Poison Ivy and Poison Oak
Poison ivy is a three-leafed vine or low shrub with greenish flowers and white berries that grows mainly in Ontario, Quebec and all US states east of the Rockies except North Dakota. It appears harmless but can cause serious skin reactions. Its relatives — poison oak, which grows as high as six feet, and poison sumac, which grows mainly in swampy woods or shrub swamps — all contain urushiol (toxic oil) and can cause the same skin reaction.
- Wear a long-sleeved shirt, long pants and closed-toe shoes when you’re out in areas where these plants thrive.
- Don’t let pets run in the woods; the oils from poison ivy can be transferred from fur to your skin. Hose pets down if they’ve touched the plant.
- Wash your hands, body and clothes carefully after being outdoors, even if you don’t think you came into contact with a poisonous plant.
- Use cold water instead of hot, which tends to open the pores and help the absorption of the oil. If you come in contact with poison ivy, try not to touch any other body part, because the poison spreads easily.
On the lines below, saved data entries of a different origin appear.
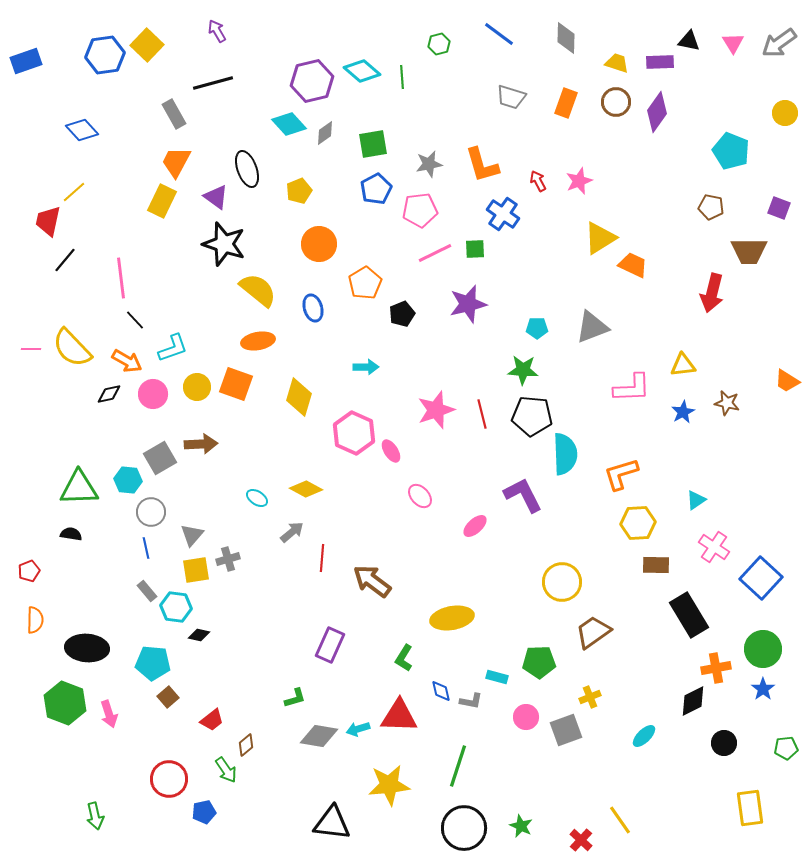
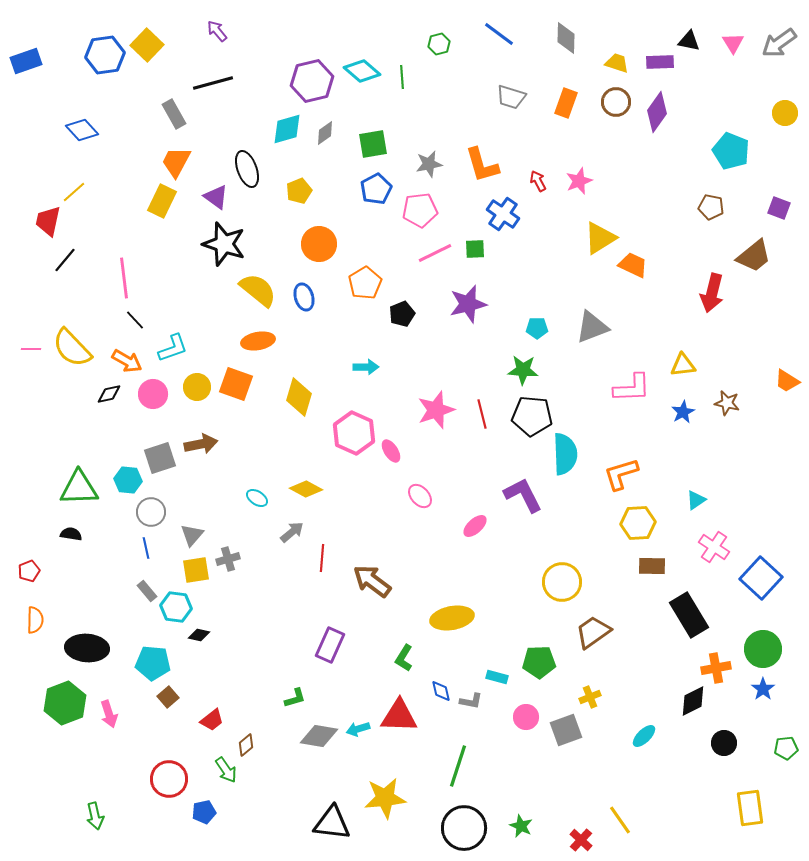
purple arrow at (217, 31): rotated 10 degrees counterclockwise
cyan diamond at (289, 124): moved 2 px left, 5 px down; rotated 64 degrees counterclockwise
brown trapezoid at (749, 251): moved 5 px right, 5 px down; rotated 39 degrees counterclockwise
pink line at (121, 278): moved 3 px right
blue ellipse at (313, 308): moved 9 px left, 11 px up
brown arrow at (201, 444): rotated 8 degrees counterclockwise
gray square at (160, 458): rotated 12 degrees clockwise
brown rectangle at (656, 565): moved 4 px left, 1 px down
green hexagon at (65, 703): rotated 18 degrees clockwise
yellow star at (389, 785): moved 4 px left, 13 px down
- Wash the affected part of your body within 10 minutes of exposure, using lots of cool water and soap to get rid of as much of the poisonous oil as possible.
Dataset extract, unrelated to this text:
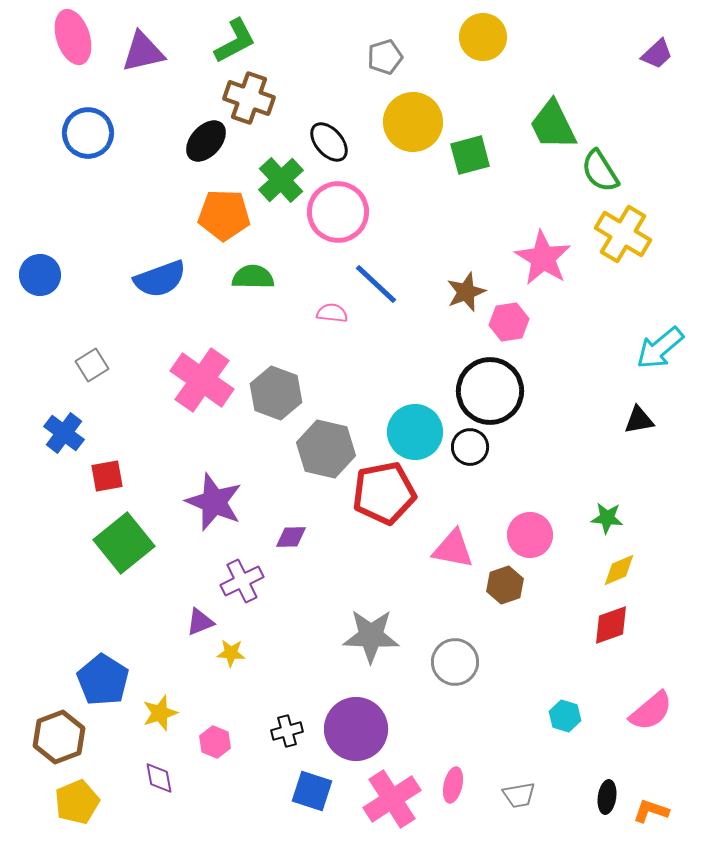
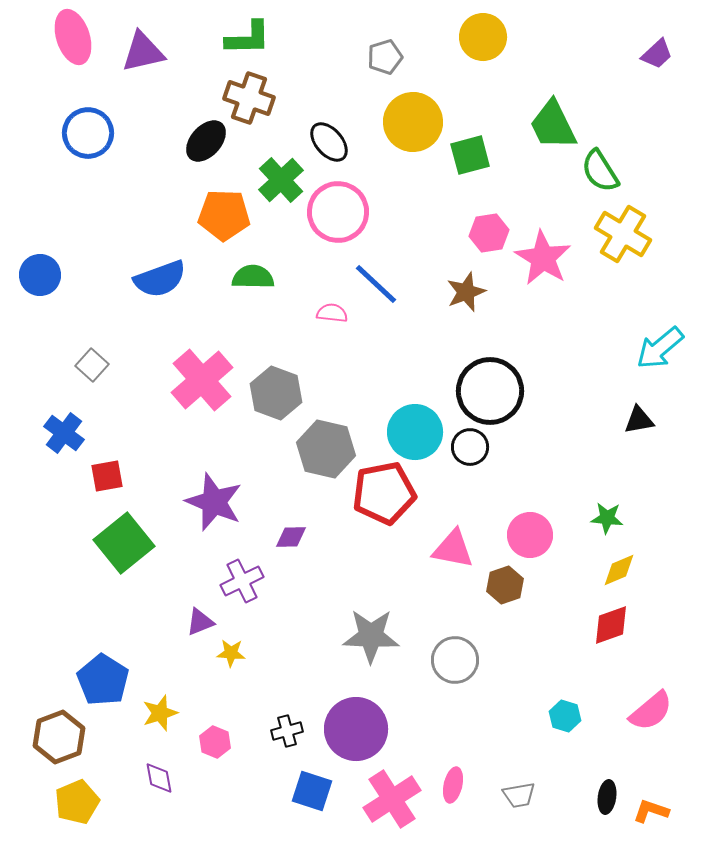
green L-shape at (235, 41): moved 13 px right, 3 px up; rotated 27 degrees clockwise
pink hexagon at (509, 322): moved 20 px left, 89 px up
gray square at (92, 365): rotated 16 degrees counterclockwise
pink cross at (202, 380): rotated 14 degrees clockwise
gray circle at (455, 662): moved 2 px up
- If you get a rash, soak in a lukewarm bath and put bags of ice on the affected area.
- Calamine lotion dries the blisters and relieve the itch. If you want a more effective rash reliever, get a prescription for a topical steroid from your doctor.
- Although not easy, refrain from scratching to avoid infection and spread of the rash.
Around the Yard
Whether you’re trimming hedges, mowing the lawn or working on a building project, keep these yard safety tips in mind:
- Look before you mow and remove any objects that could cause an obstruction or be thrown by propelling blades.
- Anyone who uses a mower should wear ear and eye protection and proper footwear.
- Inspect power tools and cords before use and unplug them immediately after.
- Before using the barbecue this summer, check burners and tubes for blockages, and don’t use expired propane tanks. If you use a charcoal grill, close the vents and place the lid on top to snuff out the fire when you are finished cooking.